**TASK BRIEF**.
Across the material below, count the lines that include the word "archäologische" and give only that count.
——
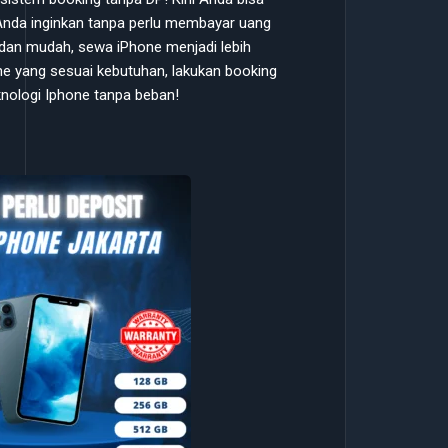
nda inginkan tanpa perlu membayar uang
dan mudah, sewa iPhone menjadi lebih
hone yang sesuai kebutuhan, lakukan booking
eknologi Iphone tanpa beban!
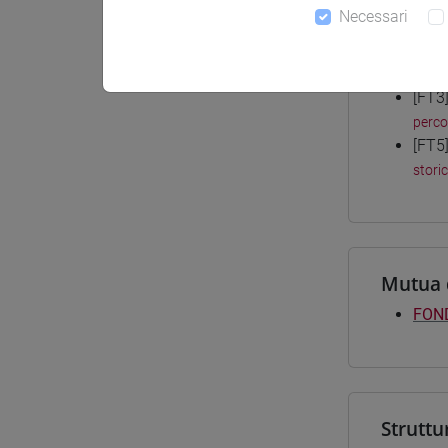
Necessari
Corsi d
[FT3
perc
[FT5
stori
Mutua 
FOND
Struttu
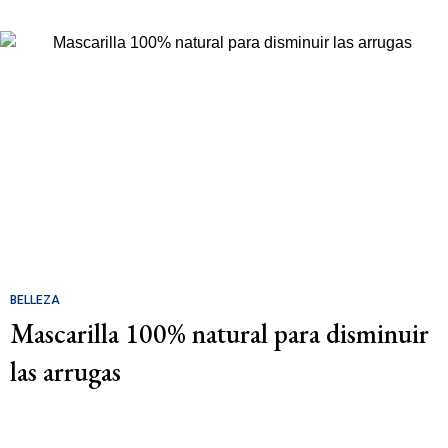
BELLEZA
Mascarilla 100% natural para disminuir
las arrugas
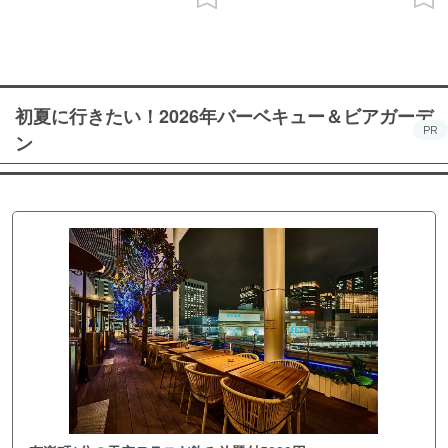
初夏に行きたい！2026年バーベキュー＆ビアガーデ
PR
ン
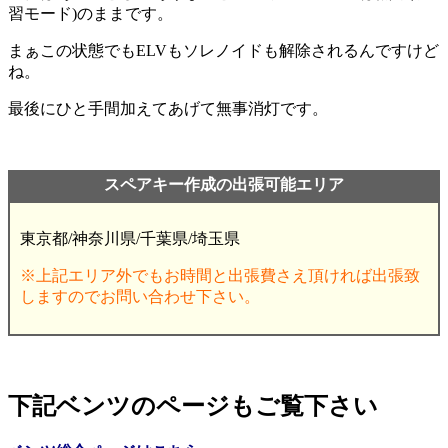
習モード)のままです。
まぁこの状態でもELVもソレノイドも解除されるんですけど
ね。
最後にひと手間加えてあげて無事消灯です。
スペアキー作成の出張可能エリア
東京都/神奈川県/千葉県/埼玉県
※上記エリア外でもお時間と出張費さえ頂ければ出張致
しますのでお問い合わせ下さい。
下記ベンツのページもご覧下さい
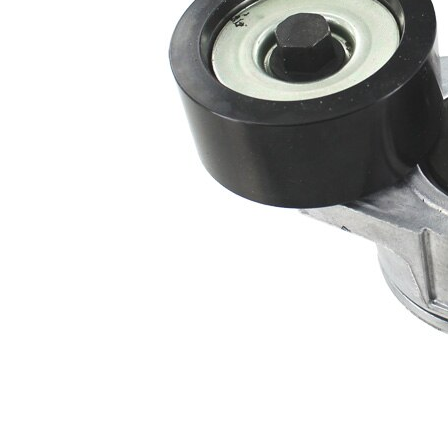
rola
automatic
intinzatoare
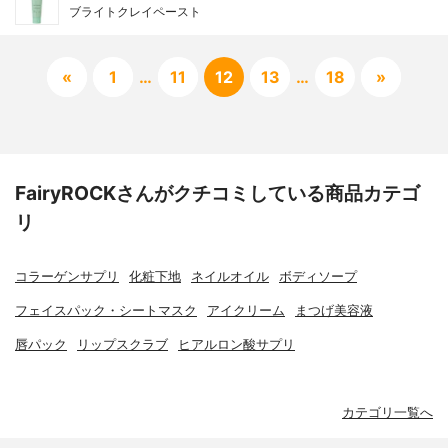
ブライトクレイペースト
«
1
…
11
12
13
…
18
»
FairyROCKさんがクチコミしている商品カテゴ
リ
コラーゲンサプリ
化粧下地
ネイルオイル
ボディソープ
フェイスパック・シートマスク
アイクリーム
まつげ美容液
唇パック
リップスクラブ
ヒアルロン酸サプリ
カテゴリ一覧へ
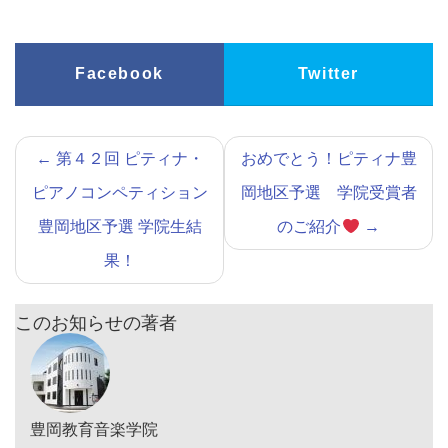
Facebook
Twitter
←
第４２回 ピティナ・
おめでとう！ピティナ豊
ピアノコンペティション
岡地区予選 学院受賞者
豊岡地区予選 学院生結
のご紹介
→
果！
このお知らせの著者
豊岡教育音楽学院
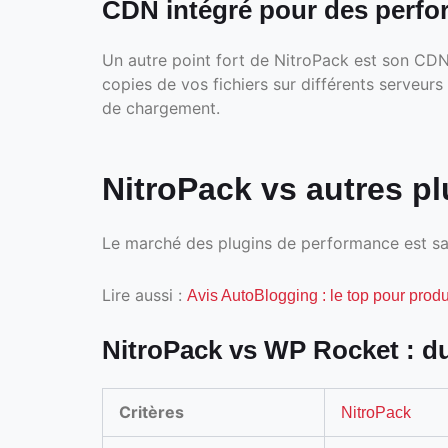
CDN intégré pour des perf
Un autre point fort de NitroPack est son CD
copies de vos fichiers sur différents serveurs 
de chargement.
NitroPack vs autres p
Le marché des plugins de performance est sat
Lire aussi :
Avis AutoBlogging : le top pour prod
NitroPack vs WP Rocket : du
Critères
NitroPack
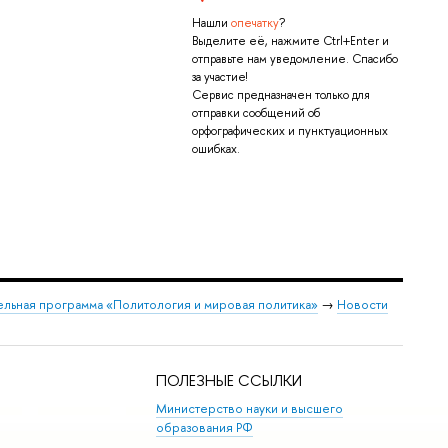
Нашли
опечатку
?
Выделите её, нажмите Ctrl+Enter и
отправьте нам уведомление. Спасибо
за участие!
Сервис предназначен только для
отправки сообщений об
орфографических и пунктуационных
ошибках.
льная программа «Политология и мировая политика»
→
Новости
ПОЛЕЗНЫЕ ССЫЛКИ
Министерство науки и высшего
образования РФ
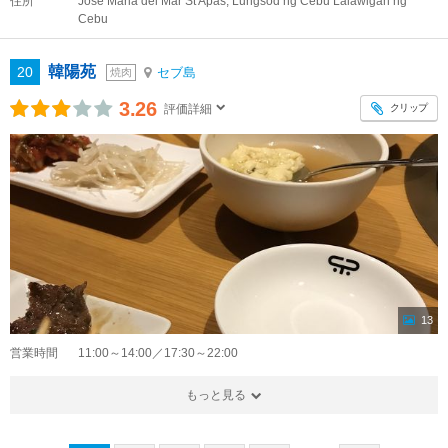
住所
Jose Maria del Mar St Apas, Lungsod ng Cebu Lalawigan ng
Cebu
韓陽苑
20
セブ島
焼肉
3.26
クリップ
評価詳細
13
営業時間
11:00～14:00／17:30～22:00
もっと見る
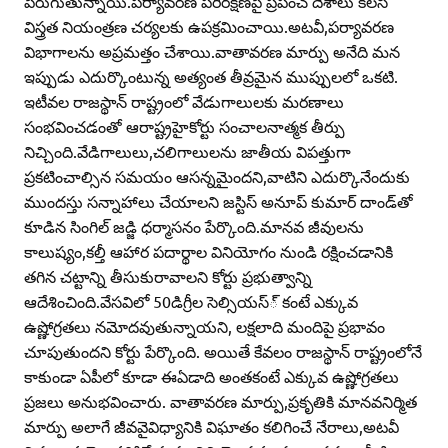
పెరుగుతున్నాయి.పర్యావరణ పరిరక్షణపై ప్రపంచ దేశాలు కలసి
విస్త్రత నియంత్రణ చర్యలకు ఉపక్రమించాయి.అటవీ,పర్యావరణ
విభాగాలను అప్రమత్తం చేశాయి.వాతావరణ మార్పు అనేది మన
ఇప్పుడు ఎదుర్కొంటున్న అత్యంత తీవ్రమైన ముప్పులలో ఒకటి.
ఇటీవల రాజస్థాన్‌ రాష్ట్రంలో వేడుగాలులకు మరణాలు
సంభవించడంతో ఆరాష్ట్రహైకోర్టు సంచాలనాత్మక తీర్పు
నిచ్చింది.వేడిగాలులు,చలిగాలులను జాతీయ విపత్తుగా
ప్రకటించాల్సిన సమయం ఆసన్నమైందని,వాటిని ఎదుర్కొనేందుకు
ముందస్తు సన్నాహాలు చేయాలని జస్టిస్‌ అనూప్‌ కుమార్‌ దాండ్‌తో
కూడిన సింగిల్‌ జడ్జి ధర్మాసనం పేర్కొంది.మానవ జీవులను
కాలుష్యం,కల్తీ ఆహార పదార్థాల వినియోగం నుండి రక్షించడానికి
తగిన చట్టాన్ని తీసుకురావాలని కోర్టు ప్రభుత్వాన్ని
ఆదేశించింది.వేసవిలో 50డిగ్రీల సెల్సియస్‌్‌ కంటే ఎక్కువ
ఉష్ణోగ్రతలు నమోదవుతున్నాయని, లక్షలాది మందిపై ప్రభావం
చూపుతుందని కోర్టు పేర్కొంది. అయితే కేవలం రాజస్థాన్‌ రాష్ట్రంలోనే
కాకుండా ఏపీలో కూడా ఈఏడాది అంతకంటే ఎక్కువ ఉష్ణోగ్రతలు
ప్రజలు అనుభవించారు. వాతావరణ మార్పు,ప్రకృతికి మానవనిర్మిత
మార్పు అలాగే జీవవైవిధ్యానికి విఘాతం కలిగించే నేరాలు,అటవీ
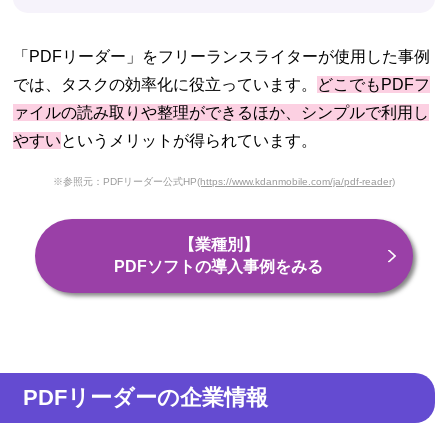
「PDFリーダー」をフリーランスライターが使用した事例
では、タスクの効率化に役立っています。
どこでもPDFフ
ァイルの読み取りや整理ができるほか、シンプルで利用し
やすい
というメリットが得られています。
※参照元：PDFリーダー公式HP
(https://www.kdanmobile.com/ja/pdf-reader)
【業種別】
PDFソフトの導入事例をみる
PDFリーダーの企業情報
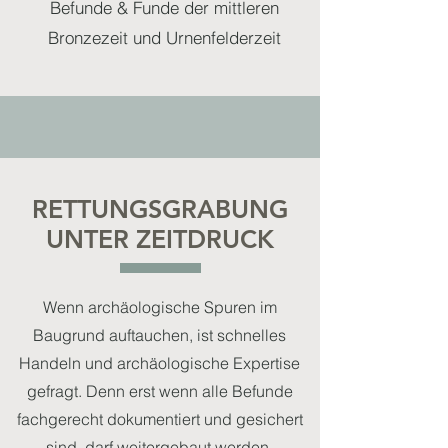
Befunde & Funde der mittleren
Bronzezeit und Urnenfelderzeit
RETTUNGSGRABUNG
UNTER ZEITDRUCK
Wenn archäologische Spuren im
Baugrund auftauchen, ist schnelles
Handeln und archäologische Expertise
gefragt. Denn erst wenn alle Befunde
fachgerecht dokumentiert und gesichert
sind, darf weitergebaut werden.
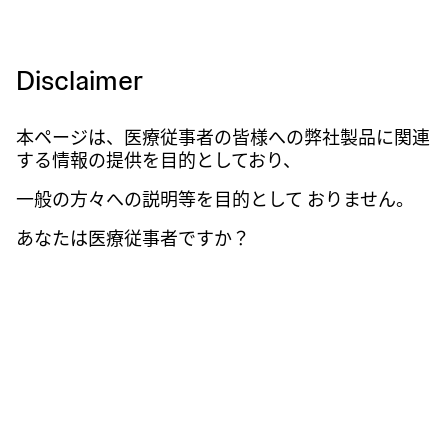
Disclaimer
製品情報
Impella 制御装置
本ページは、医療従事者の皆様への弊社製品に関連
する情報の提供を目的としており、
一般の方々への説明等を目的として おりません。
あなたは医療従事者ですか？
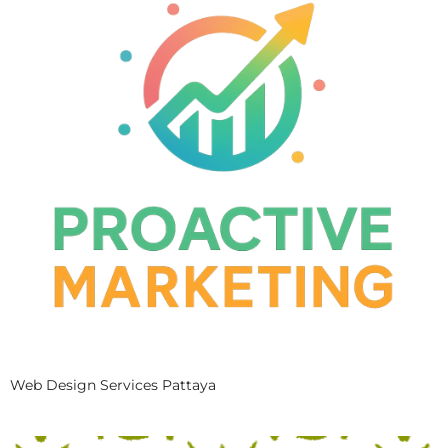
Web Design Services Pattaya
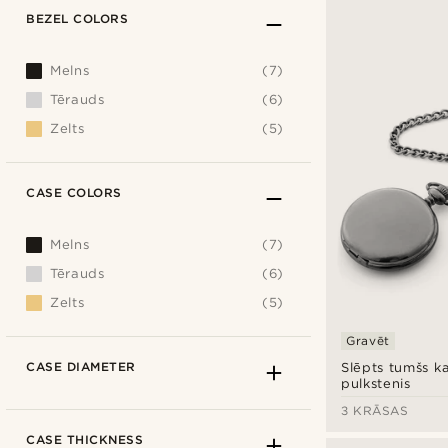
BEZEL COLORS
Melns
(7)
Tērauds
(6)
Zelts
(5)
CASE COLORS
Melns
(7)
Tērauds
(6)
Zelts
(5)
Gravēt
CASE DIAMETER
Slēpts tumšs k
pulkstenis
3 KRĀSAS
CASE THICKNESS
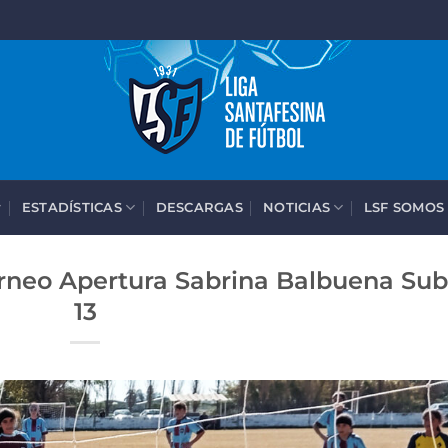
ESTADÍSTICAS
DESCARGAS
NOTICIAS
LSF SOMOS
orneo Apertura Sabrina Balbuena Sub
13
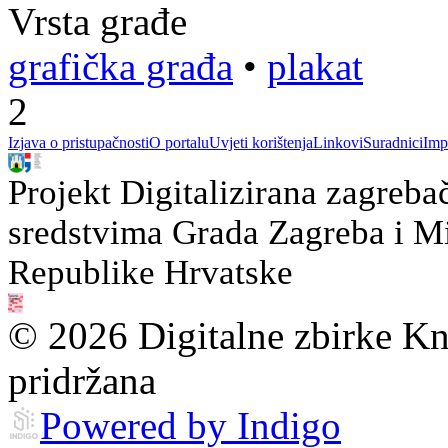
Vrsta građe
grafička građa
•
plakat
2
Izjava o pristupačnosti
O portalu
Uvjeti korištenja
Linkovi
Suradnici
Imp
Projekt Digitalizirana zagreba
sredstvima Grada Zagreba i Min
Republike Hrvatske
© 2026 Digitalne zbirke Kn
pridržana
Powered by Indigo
——
**EXERCISE ANSWER**.
2